My previous knowledge of Judaism and Jews was only what I saw in television sitcoms and movies, which satirically portrayed them as rich and traditional in nature. Embarking on this Comparative Religion course, I knew there would be some revelations on many of the religions being discussed but so far, Judaism has surprised me the most. This is not because of their spirituality, but there customs and strict adherence to tradition.
Judaism is one of monotheistic faiths and is considered by Jews as the oldest religion as it gave birth to Christianity and Islam. These three religions follow the teachings of Abraham and Sarah, and their offspring. However, Judaism differs from Islam since their holy scripture, called the Tanakh features 24 books, most of them similar to the books of the Old Testament of the Christian Bible. Judaist teachings are based on the Tanakh and Pentateuch. The Jewish house of worship is called the Synagogue. Alike Islam, Abraham and Sarah are seen as the early saints however, Islam’s religious teachings are mostly from people that came from the line of Ishmael and not Isaac.

EXTRACTED ENTRIES

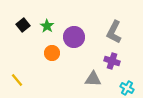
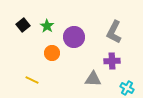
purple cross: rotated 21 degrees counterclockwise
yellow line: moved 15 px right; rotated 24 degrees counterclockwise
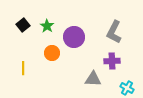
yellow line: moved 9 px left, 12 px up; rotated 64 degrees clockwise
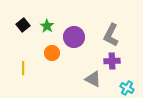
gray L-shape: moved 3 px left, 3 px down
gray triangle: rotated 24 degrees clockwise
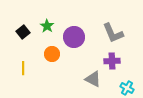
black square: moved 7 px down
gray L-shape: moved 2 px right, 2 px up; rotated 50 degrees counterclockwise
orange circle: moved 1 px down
...
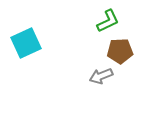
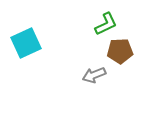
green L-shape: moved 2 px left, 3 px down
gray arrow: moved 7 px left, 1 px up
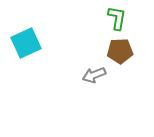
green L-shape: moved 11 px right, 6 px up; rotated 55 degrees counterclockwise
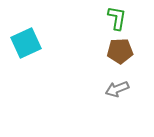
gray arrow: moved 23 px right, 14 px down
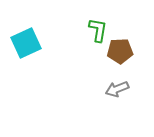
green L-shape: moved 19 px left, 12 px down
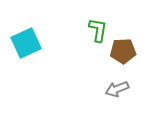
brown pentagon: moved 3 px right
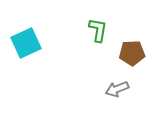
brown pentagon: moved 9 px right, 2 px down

JOBS
A – Extract word for word the portion of the passage on Judaism between "My previous knowledge" and "adherence to tradition.", inclusive.
B – According to the passage on Judaism, how many books does the Tanakh feature?
C – List every person named in the passage on Judaism.

THE RESPONSES
A –
My previous knowledge of Judaism and Jews was only what I saw in television sitcoms and movies, which satirically portrayed them as rich and traditional in nature. Embarking on this Comparative Religion course, I knew there would be some revelations on many of the religions being discussed but so far, Judaism has surprised me the most. This is not because of their spirituality, but there customs and strict adherence to tradition.

B – The Tanakh features 24 books.

C – Abraham, Sarah, Ishmael, Isaac